The first real decision a founder makes is rarely about the product. It is about the legal shell the product will live inside. Choosing among the available business entity types sounds dry, but it determines how the company is taxed, how exposed the owner is to lawsuits, how outsiders perceive the company, and how easily it can take on partners or capital later. A good choice early on saves years of restructuring.

There is no single best structure for every situation. A freelance designer with no employees and no inventory has different needs than a two-founder software company planning to raise money, and a family-owned shop has different priorities than a consulting practice with a single owner. The right entity is the one that matches the way the business actually operates.
Sole Proprietorships and General Partnerships
The simplest possible structure is the sole proprietorship. It is what a person operates by default the moment they begin earning income on their own without forming anything. There are no formation fees, no separate tax return, and no legal paperwork to maintain. The trade-off is the absence of any shield. If the business is sued, the owner's personal assets are on the line.
A general partnership is the same idea extended to two or more people. It forms automatically when two parties operate a business together for profit, even without a written agreement. Like the sole proprietorship, it offers no liability protection, and each partner is legally responsible for the actions of the other. For most modern businesses, these default structures are placeholders rather than destinations.
Limited Liability Companies
The LLC is the entity that has reshaped small business formation over the past three decades. It combines the simplicity of a partnership with the liability shield of a corporation. The owners, called members, are not personally responsible for the debts of the company, and yet the company itself usually does not pay separate income tax. Profits flow through to the members and are taxed on their individual returns.
The LLC also offers unusual flexibility in how it is managed and how income is allocated. Two members can split work fifty-fifty and still agree to split profits sixty-forty if that reflects the value each one contributes. The operating agreement can be tailored to almost any working relationship.

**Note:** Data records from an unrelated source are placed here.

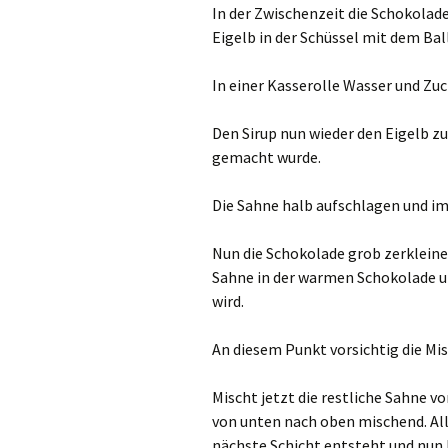
In der Zwischenzeit die Schokolad
Eigelb in der Schüssel mit dem Ba
In einer Kasserolle Wasser und Zuc
Den Sirup nun wieder den Eigelb z
gemacht wurde.
Die Sahne halb aufschlagen und im
Nun die Schokolade grob zerkleine
Sahne in der warmen Schokolade un
wird.
An diesem Punkt vorsichtig die Mi
Mischt jetzt die restliche Sahne v
von unten nach oben mischend. All
nächste Schicht entsteht und nun 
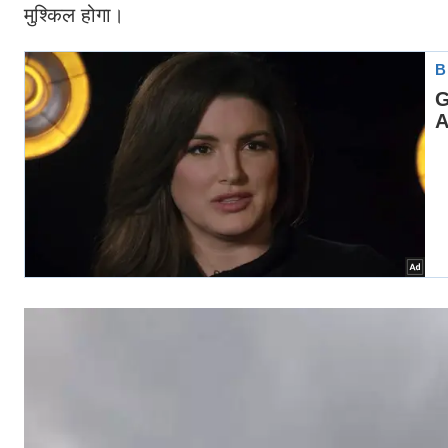
मुश्किल होगा।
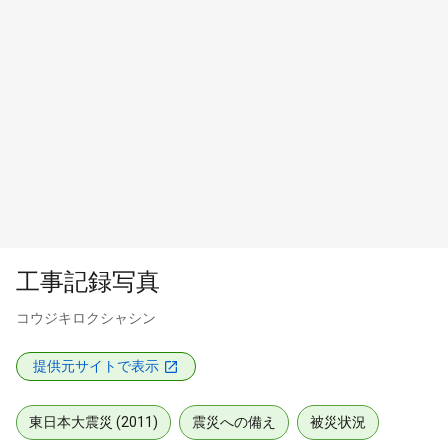
工事記録写真
コウジキロクシャシン
提供元サイトで表示
東日本大震災 (2011)
震災への備え
被災状況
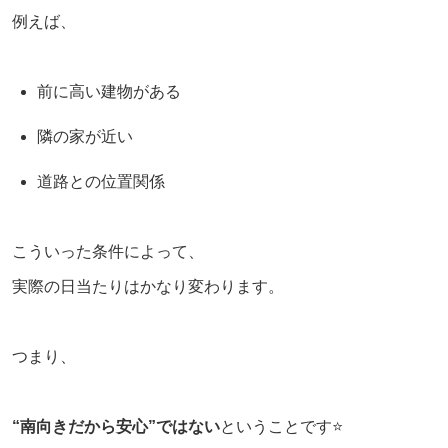
例えば、
前に高い建物がある
隣の家が近い
道路との位置関係
こういった条件によって、
実際の日当たりはかなり変わります。
つまり、
“南向きだから安心”ではない
ということです⭐️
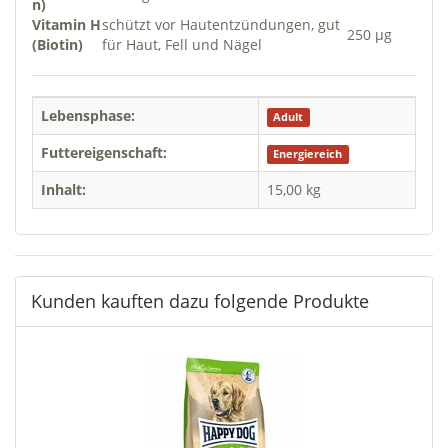
n)
Vitamin H
schützt vor Hautentzündungen, gut
250 µg
(Biotin)
für Haut, Fell und Nägel
Lebensphase:
Adult
Futtereigenschaft:
Energiereich
Inhalt:
15,00 kg
Kunden kauften dazu folgende Produkte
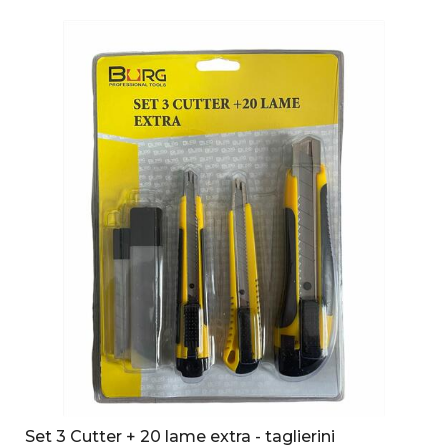
Set 3 Cutter + 20 lame extra - taglierini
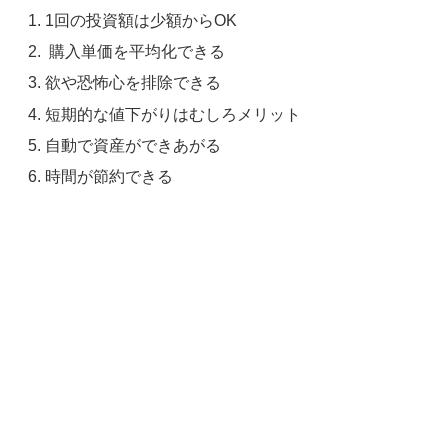
1回の投資額は少額からOK
購入単価を平均化できる
欲や恐怖心を排除できる
短期的な値下がりはむしろメリット
自動で資産ができあがる
時間が節約できる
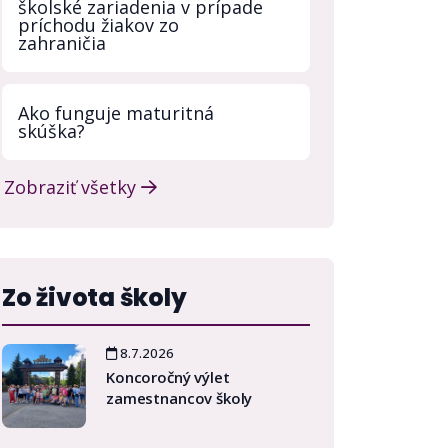
školské zariadenia v prípade
príchodu žiakov zo
zahraničia
Ako funguje maturitná
skúška?
Zobraziť všetky
Zo života školy
8.7.2026
Koncoročný výlet
zamestnancov školy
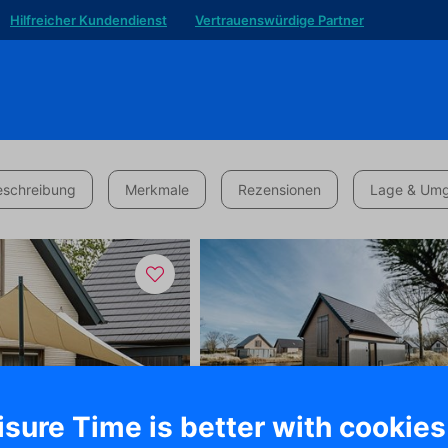
Hilfreicher Kundendienst
Vertrauenswürdige Partner
eschreibung
Merkmale
Rezensionen
Lage & Um
isure Time is better with cookies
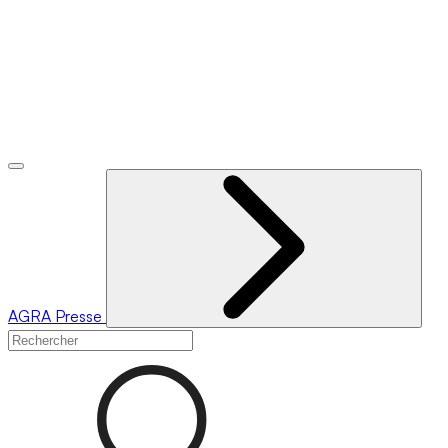
AGRA
Presse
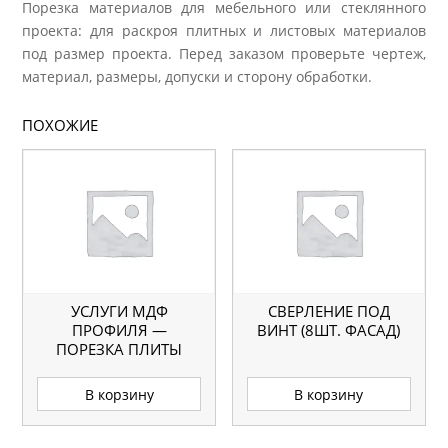
Порезка материалов для мебельного или стеклянного
проекта: для раскроя плитных и листовых материалов
под размер проекта. Перед заказом проверьте чертеж,
материал, размеры, допуски и сторону обработки.
ПОХОЖИЕ
УСЛУГИ МДФ
СВЕРЛЕНИЕ ПОД
ПРОФИЛЯ —
ВИНТ (8ШТ. ФАСАД)
ПОРЕЗКА ПЛИТЫ
В корзину
В корзину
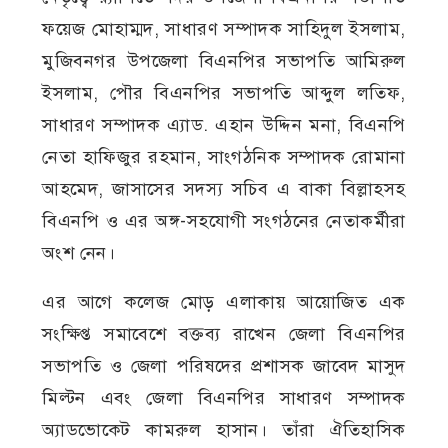
ফয়েজ মোহাম্মদ, সাধারণ সম্পাদক সাহিদুল ইসলাম,
মুজিবনগর উপজেলা বিএনপির সভাপতি আমিরুল
ইসলাম, পৌর বিএনপির সভাপতি আব্দুল লতিফ,
সাধারণ সম্পাদক এ্যাড. এহান উদ্দিন মনা, বিএনপি
নেতা হাফিজুর রহমান, সাংগঠনিক সম্পাদক রোমানা
আহমেদ, জাসাসের সদস্য সচিব এ বাকা বিল্লাহসহ
বিএনপি ও এর অঙ্গ-সহযোগী সংগঠনের নেতাকর্মীরা
অংশ নেন।
এর আগে কলেজ মোড় এলাকায় আয়োজিত এক
সংক্ষিপ্ত সমাবেশে বক্তব্য রাখেন জেলা বিএনপির
সভাপতি ও জেলা পরিষদের প্রশাসক জাবেদ মাসুদ
মিল্টন এবং জেলা বিএনপির সাধারণ সম্পাদক
অ্যাডভোকেট কামরুল হাসান। তাঁরা ঐতিহাসিক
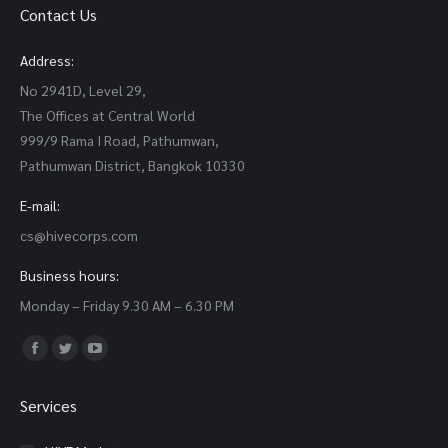
Contact Us
Address:
No 2941D, Level 29,
The Offices at Central World
999/9 Rama I Road, Pathumwan,
Pathumwan District, Bangkok 10330
E-mail:
cs@hivecorps.com
Business hours:
Monday – Friday 9.30 AM – 6.30 PM
Find us on:
Facebook
Twitter
YouTube
page
page
page
Services
opens
opens
opens
in
in
in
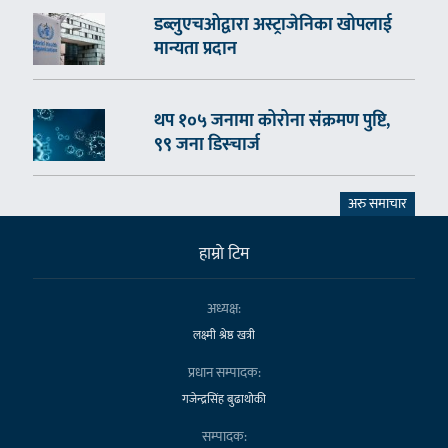
डब्लुएचओद्वारा अस्ट्राजेनिका खोपलाई
मान्यता प्रदान
थप १०५ जनामा कोरोना संक्रमण पुष्टि,
९९ जना डिस्चार्ज
अरु समाचार
हाम्राे टिम
अध्यक्ष:
लक्ष्मी श्रेष्ठ खत्री
प्रधान सम्पादक:
गजेन्द्रसिंह बुढाथोकी
सम्पादक:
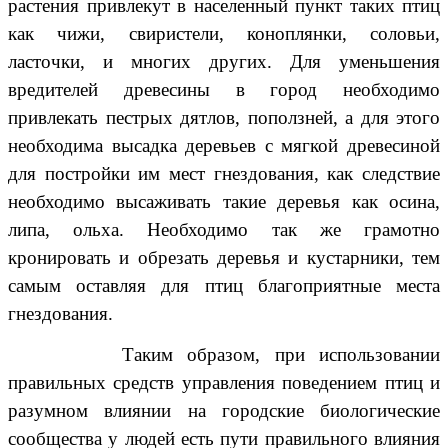
растения привлекут в населенный пункт таких птиц
как чижи, свиристели, коноплянки, соловьи,
ласточки, и многих других. Для уменьшения
вредителей древесины в город необходимо
привлекать пестрых дятлов, поползней, а для этого
необходима высадка деревьев с мягкой древесиной
для постройки им мест гнездования, как следствие
необходимо высаживать такие деревья как осина,
липа, ольха. Необходимо так же грамотно
кронировать и обрезать деревья и кустарники, тем
самым оставляя для птиц благоприятные места
гнездования.
Таким образом, при использовании
правильных средств управления поведением птиц и
разумном влиянии на городские биологические
сообщества у людей есть пути правильного влияния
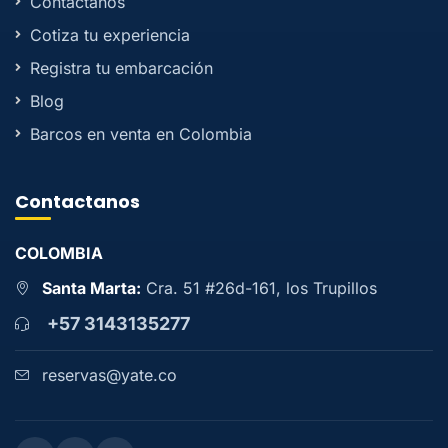
Contactanos
Cotiza tu experiencia
Registra tu embarcación
Blog
Barcos en venta en Colombia
Contactanos
COLOMBIA
Santa Marta:
Cra. 51 #26d-161, los Trupillos
+57 3143135277
reservas@yate.co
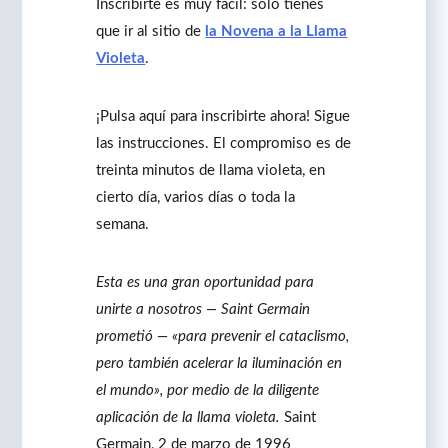
Inscribirte es muy fácil: solo tienes
que ir al sitio de
la Novena a la Llama
Violeta
.
¡Pulsa aquí para inscribirte ahora! Sigue
las instrucciones. El compromiso es de
treinta minutos de llama violeta, en
cierto día, varios días o toda la
semana.
Esta es una gran oportunidad para
unirte a nosotros ― Saint Germain
prometió ― «para prevenir el cataclismo,
pero también acelerar la iluminación en
el mundo», por medio de la diligente
aplicación de la llama violeta.
Saint
Germain, 2 de marzo de 1996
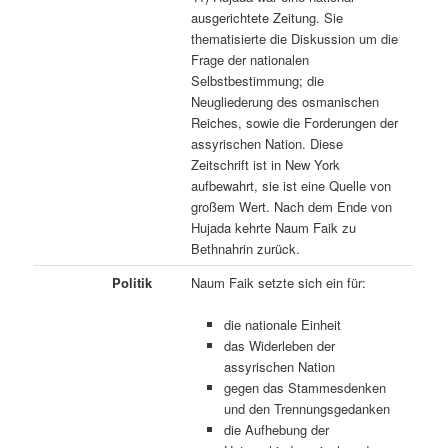
ausgerichtete Zeitung. Sie
thematisierte die Diskussion um die
Frage der nationalen
Selbstbestimmung; die
Neugliederung des osmanischen
Reiches, sowie die Forderungen der
assyrischen Nation. Diese
Zeitschrift ist in New York
aufbewahrt, sie ist eine Quelle von
großem Wert. Nach dem Ende von
Hujada kehrte Naum Faik zu
Bethnahrin zurück.
Politik
Naum Faik setzte sich ein für:
die nationale Einheit
das Widerleben der
assyrischen Nation
gegen das Stammesdenken
und den Trennungsgedanken
die Aufhebung der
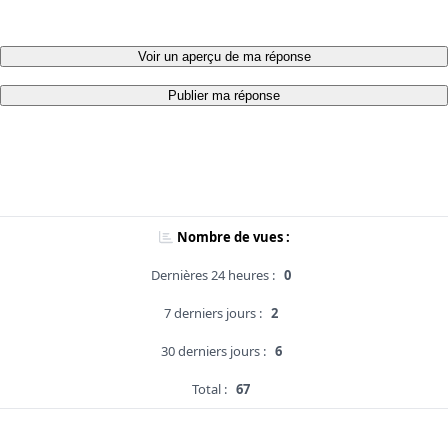
Voir un aperçu de ma réponse
Publier ma réponse
Nombre de vues :
Dernières 24 heures :
0
7 derniers jours :
2
30 derniers jours :
6
Total :
67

For founders who want a balance of protection and simplicity, the LLC has become the default answer, and the reasoning behind that default is laid out in more depth if you want to trusted business filing solutions on choosing a filing partner.

Corporations: C and S
Corporations are older, more formal, and built for scale. A C corporation is its own taxpayer. It files a corporate return, pays tax on its own profits, and any dividends sent to shareholders are taxed again at the personal level. That double taxation sounds like a drawback, and for most small businesses it is, but the C corporation structure is also the one venture investors expect when writing checks. It allows multiple classes of stock, employee stock options, and an unlimited number of shareholders.
The S corporation is not a separate type of corporation. It is a tax election that an eligible corporation, or sometimes an LLC, can make. The election allows the company to skip the entity-level tax and pass income through to the owners. It comes with restrictions, including a cap on the number of shareholders and rules about who can own shares, but for the right kind of profitable small business it can offer meaningful tax savings on owner compensation.
Nonprofits and Cooperatives
Two less common structures deserve a mention. A nonprofit corporation exists to serve a public purpose rather than to generate profit for owners, and it can apply for federal tax-exempt status if it meets the criteria. A cooperative is owned and democratically controlled by the people who use its services, and it distributes any surplus back to those users rather than to outside investors. Both structures have specialized uses but rarely fit the standard for-profit launch.
Matching the Structure to the Business
The right way to read a list of business entity types is to start from the business plan rather than from the legal categories. A company that will stay small, employ a few people, and never raise outside capital is usually best served by an LLC. A company that intends to seek venture investment, scale headcount fast, and one day list publicly is usually best served by a C corporation. A solo professional with low liability exposure may find that even the simple structures work for a time, although most still graduate to an LLC once revenue grows.
The good news is that the choice is not permanent. Companies convert from one structure to another regularly as circumstances change. The point of the early decision is to give the business a working chassis, not a forever home. Pick the structure that fits the next two or three years, document it cleanly, and leave the door open to revisit when the business outgrows it.